Assignment -
Only lines with the string "format" are wanted. Pull them out of the data.

-*-

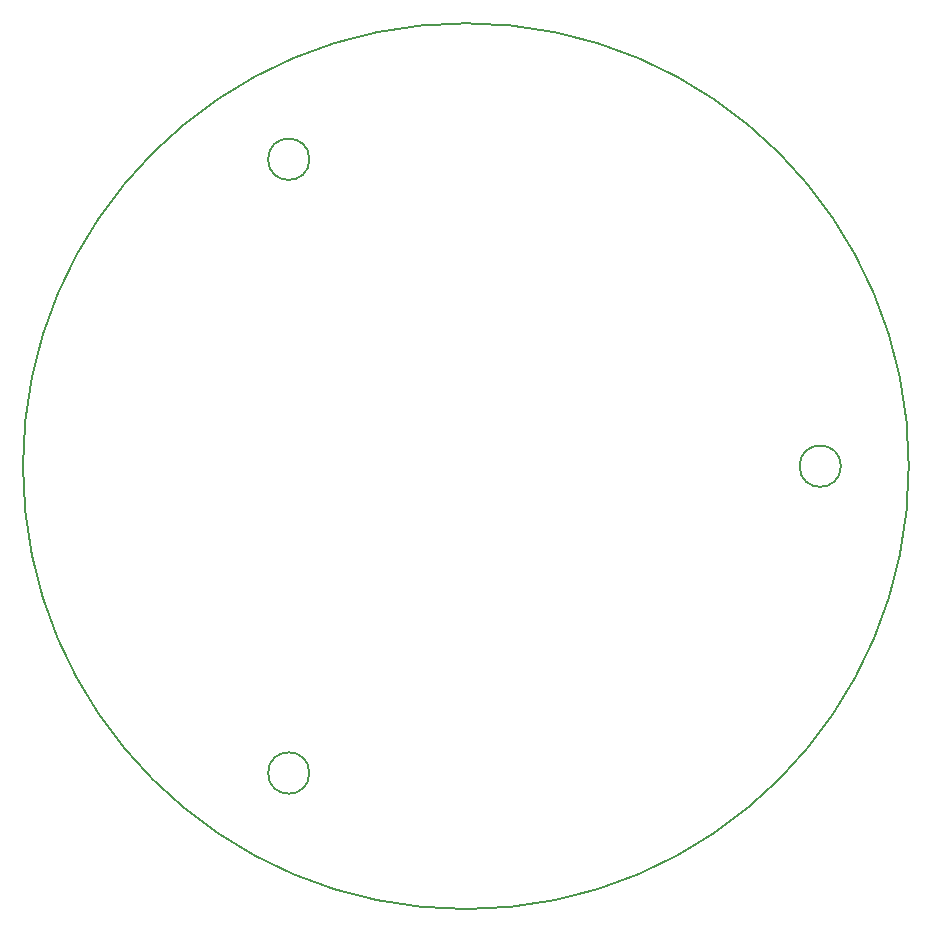
<source format=gm1>
G04*
G04 #@! TF.GenerationSoftware,Altium Limited,Altium Designer,21.1.1 (26)*
G04*
G04 Layer_Color=16711935*
%FSLAX25Y25*%
%MOIN*%
G70*
G04*
G04 #@! TF.SameCoordinates,FDC4DEE7-E93E-45EC-9828-44F572C0D175*
G04*
G04*
G04 #@! TF.FilePolarity,Positive*
G04*
G01*
G75*
%ADD13C,0.00500*%
D13*
X-52165Y-102287D02*
G03*
X-52165Y-102287I-6890J0D01*
G01*
Y102287D02*
G03*
X-52165Y102287I-6890J0D01*
G01*
X125000Y0D02*
G03*
X125000Y0I-6890J0D01*
G01*
X147638D02*
G03*
X147638Y0I-147638J0D01*
G01*
M02*

</source>
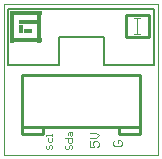
<source format=gto>
G75*
%MOIN*%
%OFA0B0*%
%FSLAX25Y25*%
%IPPOS*%
%LPD*%
%AMOC8*
5,1,8,0,0,1.08239X$1,22.5*
%
%ADD10C,0.00000*%
%ADD11C,0.00400*%
%ADD12C,0.01000*%
%ADD13C,0.00200*%
%ADD14C,0.00300*%
%ADD15C,0.00500*%
%ADD16C,0.00600*%
%ADD17R,0.01500X0.10500*%
%ADD18R,0.10500X0.01500*%
%ADD19R,0.06000X0.01500*%
%ADD20R,0.01500X0.03000*%
%ADD21R,0.03000X0.01500*%
D10*
X0005000Y0010000D02*
X0005000Y0060361D01*
X0056501Y0060361D01*
X0056470Y0009970D01*
X0005000Y0010000D01*
D11*
X0048500Y0050500D02*
X0050235Y0050500D01*
X0049367Y0050500D02*
X0049367Y0055704D01*
X0048500Y0055704D02*
X0050235Y0055704D01*
D12*
X0053300Y0056800D02*
X0045800Y0056800D01*
X0045800Y0049300D01*
X0053300Y0049300D01*
X0053300Y0056800D01*
X0050485Y0036661D02*
X0011115Y0036661D01*
X0011115Y0019339D01*
X0011115Y0016976D01*
X0018202Y0016976D01*
X0018202Y0019339D01*
X0043398Y0019339D01*
X0043398Y0016976D01*
X0050485Y0016976D01*
X0050485Y0019339D01*
X0050485Y0036661D01*
X0050485Y0033906D02*
X0050485Y0022094D01*
X0050485Y0019339D02*
X0043398Y0019339D01*
X0018202Y0019339D02*
X0011115Y0019339D01*
D13*
X0018998Y0016787D02*
X0018998Y0016420D01*
X0018998Y0016787D02*
X0021200Y0016787D01*
X0021200Y0016420D02*
X0021200Y0017154D01*
X0021200Y0015678D02*
X0021200Y0014577D01*
X0020833Y0014210D01*
X0020099Y0014210D01*
X0019732Y0014577D01*
X0019732Y0015678D01*
X0019365Y0013468D02*
X0018998Y0013101D01*
X0018998Y0012367D01*
X0019365Y0012000D01*
X0019732Y0012000D01*
X0020099Y0012367D01*
X0020099Y0013101D01*
X0020466Y0013468D01*
X0020833Y0013468D01*
X0021200Y0013101D01*
X0021200Y0012367D01*
X0020833Y0012000D01*
X0025498Y0012267D02*
X0025865Y0011900D01*
X0026232Y0011900D01*
X0026599Y0012267D01*
X0026599Y0013001D01*
X0026966Y0013368D01*
X0027333Y0013368D01*
X0027700Y0013001D01*
X0027700Y0012267D01*
X0027333Y0011900D01*
X0025865Y0013368D02*
X0025498Y0013001D01*
X0025498Y0012267D01*
X0026599Y0014110D02*
X0026232Y0014477D01*
X0026232Y0015578D01*
X0026232Y0016687D02*
X0026232Y0017421D01*
X0026599Y0017788D01*
X0027700Y0017788D01*
X0027700Y0016687D01*
X0027333Y0016320D01*
X0026966Y0016687D01*
X0026966Y0017788D01*
X0027700Y0015578D02*
X0025498Y0015578D01*
X0026599Y0014110D02*
X0027333Y0014110D01*
X0027700Y0014477D01*
X0027700Y0015578D01*
D14*
X0033648Y0015597D02*
X0035583Y0015597D01*
X0036550Y0016564D01*
X0035583Y0017531D01*
X0033648Y0017531D01*
X0033648Y0014585D02*
X0033648Y0012650D01*
X0035099Y0012650D01*
X0034615Y0013617D01*
X0034615Y0014101D01*
X0035099Y0014585D01*
X0036066Y0014585D01*
X0036550Y0014101D01*
X0036550Y0013134D01*
X0036066Y0012650D01*
X0041448Y0013434D02*
X0041931Y0012950D01*
X0043866Y0012950D01*
X0044350Y0013434D01*
X0044350Y0014401D01*
X0043866Y0014885D01*
X0042899Y0014885D01*
X0042899Y0013917D01*
X0041931Y0014885D02*
X0041448Y0014401D01*
X0041448Y0013434D01*
D15*
X0011115Y0024063D02*
X0011115Y0031937D01*
D16*
X0006391Y0039957D02*
X0023320Y0039957D01*
X0023320Y0049313D01*
X0038280Y0049313D01*
X0038280Y0039957D01*
X0055209Y0039957D01*
X0055209Y0058643D01*
X0006391Y0058643D01*
X0006391Y0039957D01*
D17*
X0007850Y0052750D03*
X0016850Y0052750D03*
D18*
X0012350Y0048250D03*
X0012350Y0057250D03*
D19*
X0013100Y0054250D03*
D20*
X0010850Y0052000D03*
D21*
X0013100Y0051250D03*
M02*

</source>
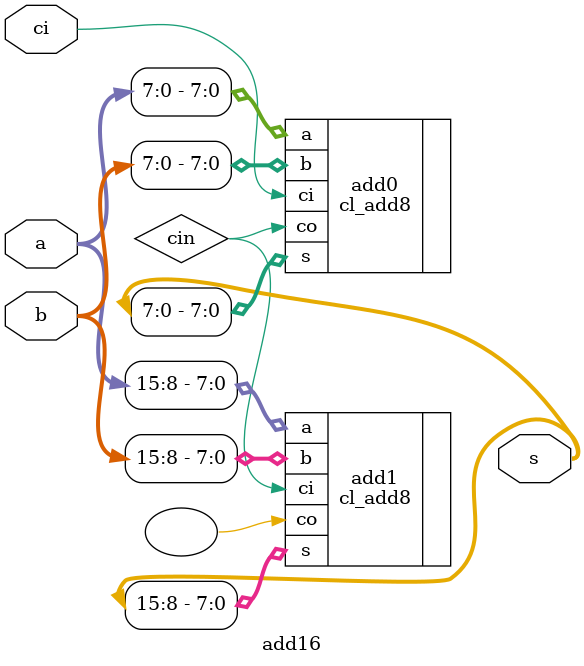
<source format=v>
`timescale 1ns / 1ps


module add16(
    input [15:0] a,b,
    input ci,
    output [15:0] s
    );
    wire cin;
    cl_add8 add0(
        .a (a[7:0]),
        .b (b[7:0]),
        .ci (ci),
        .s (s[7:0]),
        .co (cin)
    );

    cl_add8 add1(
        .a (a[15:8]),
        .b (b[15:8]),
        .ci (cin),
        .s (s[15:8]),
        .co ()
    );
endmodule

</source>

-*-

Answer to this exercise -
<source format=gm1>
<source format=gto>
<source format=v>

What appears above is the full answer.